Part III puts the paddle in the water. It's here where you see how to apply the knowledge gained in the previous pages. This part explains how to join or run a research project, how to contact research participants, how to persuade people to donate genetic material and information, how to interpret test results, how to share results, and how to obtain the shared results of other research. If you want to research your roots, this part of the book will save you hours of frustration.

The final chapter of the book explains current trends and extrapolates them into some interesting predictions. The appendices are valuable to those engaged in genetic or genealogical research. There, you'll find a comprehensive guide to resources (magazines, books, societies, forms, Websites, software), a directory of DNA testing companies and DNA testing products, and a comprehensive glossary. The book is also well-indexed, making it a good reference tool for your bookshelf.

If you are involved in any research into your lineage, Trace Your Roots with DNA is a "must have" book.

 

 

 

 

About these reviews

You may be wondering why the reviews here are any different from the hundreds of "reviews" posted online. Notice the quotation marks?

I've been reviewing books for sites like Amazon for many years now, and it dismays me that Amazon found it necessary to post a minimum word count for reviews. It further dismays me that it's only 20 words. If that's all you have to say about a book, why bother?

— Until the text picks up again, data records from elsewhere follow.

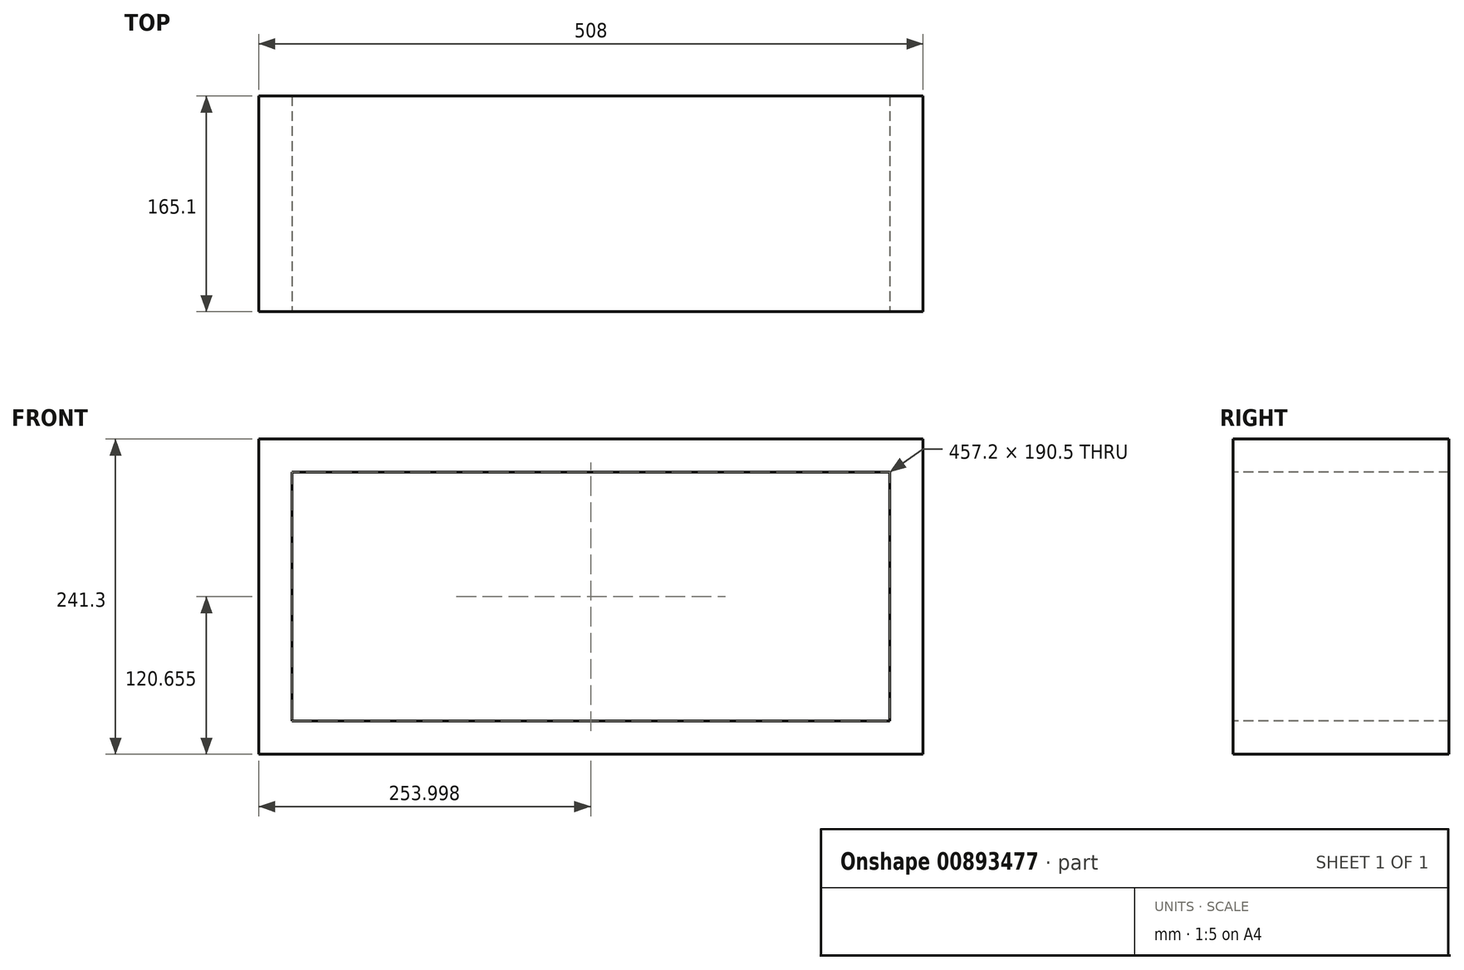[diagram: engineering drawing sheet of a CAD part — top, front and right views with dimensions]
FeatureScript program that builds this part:
annotation { "Feature Type Name" : "Feature", "Feature Type Description" : "" }
export const myFeature = defineFeature(function(context is Context, id is Id, definition is map)
    precondition{}
    {
        {
            var Q0;
            Q0=qCreatedBy(makeId("Front.planeOp"),FACE);
            var sketch = newSketch(context, id + "F0", { "sketchPlane" : qUnion([Q0])});
            skLineSegment(sketch, "E0", {"start": v(-237.53, 129.14) * mm, "end": v(219.67, 129.14) * mm});
            skLineSegment(sketch, "E1", {"start": v(-237.53, 129.14) * mm, "end": v(-237.53, -61.36) * mm});
            skLineSegment(sketch, "E2", {"start": v(219.67, 129.14) * mm, "end": v(219.67, -61.36) * mm});
            skLineSegment(sketch, "E3", {"start": v(-237.53, -61.36) * mm, "end": v(219.67, -61.36) * mm});
            skLineSegment(sketch, "E4", {"start": v(-262.93, 154.54) * mm, "end": v(-262.93, -86.76) * mm});
            skLineSegment(sketch, "E5", {"start": v(-262.93, 154.54) * mm, "end": v(245.07, 154.54) * mm});
            skLineSegment(sketch, "E6", {"start": v(245.07, 154.54) * mm, "end": v(245.07, -86.76) * mm});
            skLineSegment(sketch, "E7", {"start": v(-262.93, -86.76) * mm, "end": v(245.07, -86.76) * mm});
            skSolve(sketch);
        }
        {
            var Q0;
            Q0 = qSketchRegion(id + "F0", true);
            extrude(context, id + "F1", {"entities" : qUnion([Q0]), "oppositeDirection" : true, "depth" : 165.1 * mm, "offsetDistance" : 25 * mm});
        }
    });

And why waste everyone else's time with such drivel? As a reader of such reviews, I feel like I am being told that I do not matter. The flippancy of people who write these terse "reviews" is insulting to the authors also, I would suspect.

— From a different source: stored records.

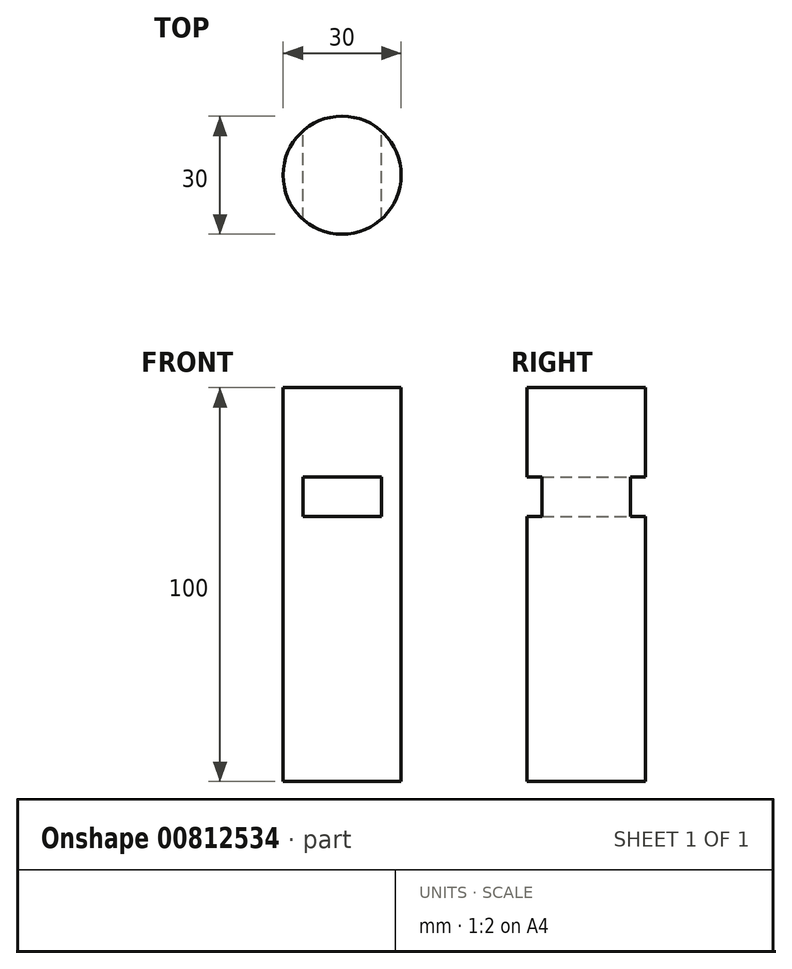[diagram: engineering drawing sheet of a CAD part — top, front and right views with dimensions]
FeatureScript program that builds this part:
annotation { "Feature Type Name" : "Feature", "Feature Type Description" : "" }
export const myFeature = defineFeature(function(context is Context, id is Id, definition is map)
    precondition{}
    {
        {
            var Q0;
            Q0=qCreatedBy(makeId("Top.planeOp"),FACE);
            var sketch = newSketch(context, id + "F0", { "sketchPlane" : qUnion([Q0])});
            skCircle(sketch, "E0", {"center": v(0, 0) * mm, "radius": 15 * mm});
            skSolve(sketch);
        }
        {
            var Q0;
            Q0=makeQuery(id+"F0.imprint","IMPRINT",FACE,{"disambiguationData":[TD([[makeQuery(id+"F0.imprint","IMPRINT",EDGE,{"derivedFrom":sQuery(id+"F0.wireOp",EDGE,"E0")}),1.0]])]});
            extrude(context, id + "F1", {"entities" : qUnion([Q0]), "depth" : 100 * mm, "offsetDistance" : 25 * mm});
        }
        {
            var Q0;
            Q0=qCreatedBy(makeId("Front.planeOp"),FACE);
            var sketch = newSketch(context, id + "F2", { "sketchPlane" : qUnion([Q0])});
            skLineSegment(sketch, "E1.bottom", {"start": v(-10, 77.27) * mm, "end": v(10, 77.27) * mm});
            skLineSegment(sketch, "E1.top", {"start": v(-10, 67.27) * mm, "end": v(10, 67.27) * mm});
            skLineSegment(sketch, "E1.left", {"start": v(-10, 77.27) * mm, "end": v(-10, 67.27) * mm});
            skLineSegment(sketch, "E1.right", {"start": v(10, 77.27) * mm, "end": v(10, 67.27) * mm});
            skSolve(sketch);
        }
        {
            var Q0;
            Q0 = qSketchRegion(id + "F2", true);
            extrude(context, id + "F3", {"entities" : qUnion([Q0]), "operationType" : NewBodyOperationType.REMOVE, "endBound" : BoundingType.SYMMETRIC, "depth" : 150 * mm, "offsetDistance" : 25 * mm});
        }
    });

This sound bite blathering taking the place of any actual communication is increasingly a problem in our mindless, blog-posting Webosphere. Sadly, Google rewards such pointlessness as "content" so we just get more if this inanity.

My reviews, contrary to current (non) standards, actually tell you about the book. I always got an "A" on a book review I did as a kid (that's how I remember it anyhow, and it's my story so I'm sticking to it). A book review contains certain elements and has a logical structure. It informs the reader about the book.

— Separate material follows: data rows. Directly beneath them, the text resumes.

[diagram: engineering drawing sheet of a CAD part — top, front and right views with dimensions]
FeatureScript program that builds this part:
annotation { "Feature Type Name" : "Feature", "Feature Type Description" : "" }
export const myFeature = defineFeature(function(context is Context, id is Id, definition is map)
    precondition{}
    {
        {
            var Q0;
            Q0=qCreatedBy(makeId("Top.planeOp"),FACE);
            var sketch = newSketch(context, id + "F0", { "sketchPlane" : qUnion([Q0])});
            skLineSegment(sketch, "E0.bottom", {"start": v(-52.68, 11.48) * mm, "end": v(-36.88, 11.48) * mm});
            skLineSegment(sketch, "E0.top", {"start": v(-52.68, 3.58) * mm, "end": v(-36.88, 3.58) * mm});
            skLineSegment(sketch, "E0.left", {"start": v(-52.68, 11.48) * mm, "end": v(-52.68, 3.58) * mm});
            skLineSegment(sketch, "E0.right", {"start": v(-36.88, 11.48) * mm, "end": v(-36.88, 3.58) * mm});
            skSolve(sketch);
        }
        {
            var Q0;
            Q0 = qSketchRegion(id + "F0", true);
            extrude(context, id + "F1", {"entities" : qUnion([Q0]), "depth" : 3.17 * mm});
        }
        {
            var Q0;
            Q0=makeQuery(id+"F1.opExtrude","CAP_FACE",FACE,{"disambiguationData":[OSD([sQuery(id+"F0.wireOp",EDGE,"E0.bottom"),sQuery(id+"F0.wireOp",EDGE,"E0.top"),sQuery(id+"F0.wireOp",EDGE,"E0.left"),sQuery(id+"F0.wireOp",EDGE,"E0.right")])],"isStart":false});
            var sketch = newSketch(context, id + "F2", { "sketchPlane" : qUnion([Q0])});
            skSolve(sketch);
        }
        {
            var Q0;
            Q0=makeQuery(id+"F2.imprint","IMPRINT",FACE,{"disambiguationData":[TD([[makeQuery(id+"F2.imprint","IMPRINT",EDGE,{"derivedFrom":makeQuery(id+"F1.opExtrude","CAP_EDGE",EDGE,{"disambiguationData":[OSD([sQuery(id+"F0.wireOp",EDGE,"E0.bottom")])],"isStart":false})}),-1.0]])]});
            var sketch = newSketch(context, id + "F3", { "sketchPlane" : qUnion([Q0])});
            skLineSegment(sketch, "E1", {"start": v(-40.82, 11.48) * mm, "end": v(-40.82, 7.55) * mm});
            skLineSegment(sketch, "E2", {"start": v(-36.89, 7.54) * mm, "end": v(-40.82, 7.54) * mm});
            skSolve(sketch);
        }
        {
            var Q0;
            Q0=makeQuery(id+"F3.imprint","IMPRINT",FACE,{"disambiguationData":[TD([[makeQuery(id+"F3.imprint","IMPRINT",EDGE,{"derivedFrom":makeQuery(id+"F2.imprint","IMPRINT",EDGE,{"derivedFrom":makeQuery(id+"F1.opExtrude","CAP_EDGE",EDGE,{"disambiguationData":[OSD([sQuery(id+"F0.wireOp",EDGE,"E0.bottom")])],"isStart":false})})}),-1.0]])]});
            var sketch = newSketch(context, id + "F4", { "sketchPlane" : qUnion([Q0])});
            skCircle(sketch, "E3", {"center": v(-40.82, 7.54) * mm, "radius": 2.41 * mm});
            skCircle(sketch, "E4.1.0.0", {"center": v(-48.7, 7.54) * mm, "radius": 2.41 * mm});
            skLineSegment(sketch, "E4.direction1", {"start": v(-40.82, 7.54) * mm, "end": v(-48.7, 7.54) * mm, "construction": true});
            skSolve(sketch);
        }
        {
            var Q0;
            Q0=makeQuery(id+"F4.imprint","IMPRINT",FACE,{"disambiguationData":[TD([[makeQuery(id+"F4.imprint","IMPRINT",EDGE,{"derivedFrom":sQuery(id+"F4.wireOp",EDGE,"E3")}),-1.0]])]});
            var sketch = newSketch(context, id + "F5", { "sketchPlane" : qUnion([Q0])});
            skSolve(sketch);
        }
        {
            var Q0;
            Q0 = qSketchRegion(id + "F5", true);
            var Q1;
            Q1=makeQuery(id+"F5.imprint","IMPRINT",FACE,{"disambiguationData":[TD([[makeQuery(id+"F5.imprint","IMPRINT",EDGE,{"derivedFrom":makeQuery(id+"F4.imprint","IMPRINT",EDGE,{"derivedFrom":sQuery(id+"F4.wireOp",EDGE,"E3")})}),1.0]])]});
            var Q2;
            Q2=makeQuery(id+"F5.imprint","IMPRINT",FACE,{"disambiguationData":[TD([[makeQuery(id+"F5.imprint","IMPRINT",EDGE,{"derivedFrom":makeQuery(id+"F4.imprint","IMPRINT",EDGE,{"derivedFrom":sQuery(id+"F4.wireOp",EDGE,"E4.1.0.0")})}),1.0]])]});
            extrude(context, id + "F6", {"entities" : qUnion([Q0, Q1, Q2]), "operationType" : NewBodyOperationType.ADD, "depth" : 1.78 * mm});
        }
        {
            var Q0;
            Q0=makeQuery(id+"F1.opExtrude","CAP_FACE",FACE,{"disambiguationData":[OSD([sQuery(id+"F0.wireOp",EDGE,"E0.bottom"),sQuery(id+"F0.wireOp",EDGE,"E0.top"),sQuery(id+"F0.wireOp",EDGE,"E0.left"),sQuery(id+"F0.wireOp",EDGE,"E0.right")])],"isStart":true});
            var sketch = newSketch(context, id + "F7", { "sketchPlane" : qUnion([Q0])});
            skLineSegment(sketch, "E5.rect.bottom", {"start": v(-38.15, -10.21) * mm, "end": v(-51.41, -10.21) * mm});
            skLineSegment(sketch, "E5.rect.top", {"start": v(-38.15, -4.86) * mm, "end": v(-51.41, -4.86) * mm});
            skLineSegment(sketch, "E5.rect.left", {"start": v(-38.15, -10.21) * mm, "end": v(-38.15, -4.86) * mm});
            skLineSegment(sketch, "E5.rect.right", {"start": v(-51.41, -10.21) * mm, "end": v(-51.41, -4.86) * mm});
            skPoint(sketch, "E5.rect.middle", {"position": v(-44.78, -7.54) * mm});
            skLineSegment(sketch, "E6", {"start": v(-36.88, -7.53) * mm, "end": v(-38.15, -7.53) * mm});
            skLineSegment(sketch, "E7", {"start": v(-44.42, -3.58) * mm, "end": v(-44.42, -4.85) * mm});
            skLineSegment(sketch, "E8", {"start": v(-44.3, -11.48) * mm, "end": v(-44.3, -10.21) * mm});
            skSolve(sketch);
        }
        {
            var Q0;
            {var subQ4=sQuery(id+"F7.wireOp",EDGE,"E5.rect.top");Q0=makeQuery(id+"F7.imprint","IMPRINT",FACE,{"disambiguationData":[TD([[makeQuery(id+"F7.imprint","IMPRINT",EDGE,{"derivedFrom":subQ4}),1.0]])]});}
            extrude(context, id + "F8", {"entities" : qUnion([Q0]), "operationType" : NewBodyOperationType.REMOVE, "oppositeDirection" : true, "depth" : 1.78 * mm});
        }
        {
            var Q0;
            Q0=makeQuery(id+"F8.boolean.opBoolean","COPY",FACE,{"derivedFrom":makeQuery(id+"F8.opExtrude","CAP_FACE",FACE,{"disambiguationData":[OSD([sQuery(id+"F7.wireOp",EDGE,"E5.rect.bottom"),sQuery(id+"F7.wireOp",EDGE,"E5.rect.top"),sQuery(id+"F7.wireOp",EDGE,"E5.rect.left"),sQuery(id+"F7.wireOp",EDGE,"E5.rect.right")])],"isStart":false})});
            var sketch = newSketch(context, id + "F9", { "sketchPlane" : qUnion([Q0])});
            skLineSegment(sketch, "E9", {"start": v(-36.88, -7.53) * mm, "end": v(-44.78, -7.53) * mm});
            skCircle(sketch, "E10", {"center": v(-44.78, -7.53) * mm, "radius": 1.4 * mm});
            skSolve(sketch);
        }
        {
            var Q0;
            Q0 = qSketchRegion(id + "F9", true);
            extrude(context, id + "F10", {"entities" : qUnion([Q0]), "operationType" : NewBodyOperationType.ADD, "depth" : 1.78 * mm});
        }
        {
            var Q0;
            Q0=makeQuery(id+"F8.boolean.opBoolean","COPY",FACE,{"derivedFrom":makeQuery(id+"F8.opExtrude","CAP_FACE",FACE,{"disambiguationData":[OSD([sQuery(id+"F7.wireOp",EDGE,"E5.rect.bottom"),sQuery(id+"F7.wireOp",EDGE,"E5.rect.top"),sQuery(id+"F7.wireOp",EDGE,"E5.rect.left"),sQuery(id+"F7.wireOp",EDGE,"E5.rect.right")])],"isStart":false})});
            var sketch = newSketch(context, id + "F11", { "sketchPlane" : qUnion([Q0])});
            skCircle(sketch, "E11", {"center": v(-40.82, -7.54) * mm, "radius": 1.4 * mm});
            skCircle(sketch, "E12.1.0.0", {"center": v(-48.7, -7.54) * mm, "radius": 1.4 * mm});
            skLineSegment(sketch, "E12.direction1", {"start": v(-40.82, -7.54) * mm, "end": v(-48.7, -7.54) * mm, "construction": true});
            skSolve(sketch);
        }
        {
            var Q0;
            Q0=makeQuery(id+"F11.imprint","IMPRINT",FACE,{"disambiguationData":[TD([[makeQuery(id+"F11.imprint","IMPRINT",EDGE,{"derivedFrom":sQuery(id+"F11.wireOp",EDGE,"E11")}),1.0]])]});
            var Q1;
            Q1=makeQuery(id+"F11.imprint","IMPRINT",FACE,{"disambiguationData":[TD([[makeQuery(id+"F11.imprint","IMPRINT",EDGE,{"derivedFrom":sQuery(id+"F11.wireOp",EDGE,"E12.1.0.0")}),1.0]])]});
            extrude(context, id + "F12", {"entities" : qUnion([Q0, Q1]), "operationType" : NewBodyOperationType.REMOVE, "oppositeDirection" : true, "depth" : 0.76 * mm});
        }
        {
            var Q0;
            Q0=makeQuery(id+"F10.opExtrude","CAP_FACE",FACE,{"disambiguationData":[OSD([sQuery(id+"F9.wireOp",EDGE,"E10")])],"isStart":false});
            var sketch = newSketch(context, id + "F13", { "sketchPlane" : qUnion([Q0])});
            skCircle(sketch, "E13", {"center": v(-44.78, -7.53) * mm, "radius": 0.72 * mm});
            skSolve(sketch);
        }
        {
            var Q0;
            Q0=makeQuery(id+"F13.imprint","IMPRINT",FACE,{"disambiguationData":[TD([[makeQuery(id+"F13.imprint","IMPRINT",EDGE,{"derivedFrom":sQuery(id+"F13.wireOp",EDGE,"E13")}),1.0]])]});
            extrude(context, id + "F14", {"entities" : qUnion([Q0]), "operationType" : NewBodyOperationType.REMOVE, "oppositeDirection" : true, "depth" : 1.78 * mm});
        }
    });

A book review may also tell the reader whether the reviewer liked it, but revealing a reviewer's personal taste is not necessary for an informative book review.

About your reviewer

  • Books are a passion of mine. I read dozens of them each year, plus I listen to audio books.
  • Most of my "reading diet" consists of nonfiction. I think life is too short to use your limited reading time on material that has little or no substance. That leads into my next point...
  • In 1990, I stopped watching television. I have not missed it. At all.
  • I was first published as a preteen. I wrote an essay, and my teacher submitted it to the local paper.
  • For six years, I worked as an editor for a trade publication. I left that job in 2002, and still do freelance editing and authoring for that publication (and for other publications).
  • No book has emerged from my mind onto the best-seller list. So maybe I'm presumptuous in judging the work of others. Then again, I do more describing than judging in my reviews. And I have so many articles now published that I stopped counting them at 6,000. When did I stop? Probably 20,000 articles ago! (It's been a while).
  • I have an engineering degree and an MBA, among other "quant" degrees. That helps explain my methodical approach toward reviews.
  • You probably don't know anybody who has made a perfect or near perfect score on a test of Standard Written English. I have. So, a credential for whatever it's worth.

About reading style

No, I do not "speed read" through these. That said, I do read at a fast rate. But, in contrast to speed reading, I read everything when I read a book for review.

Speed reading is a specialized type of reading that requires skipping text as you go. Using this technique, I've been able to consistently "max out" a speed reading machine at 2080 words per minute with 80% comprehension. This method is great if you are out to show how fast you can read. But I didn't use it in graduate school and I don't use it now. I think it takes the joy out of reading, and that pleasure is a big part of why I read.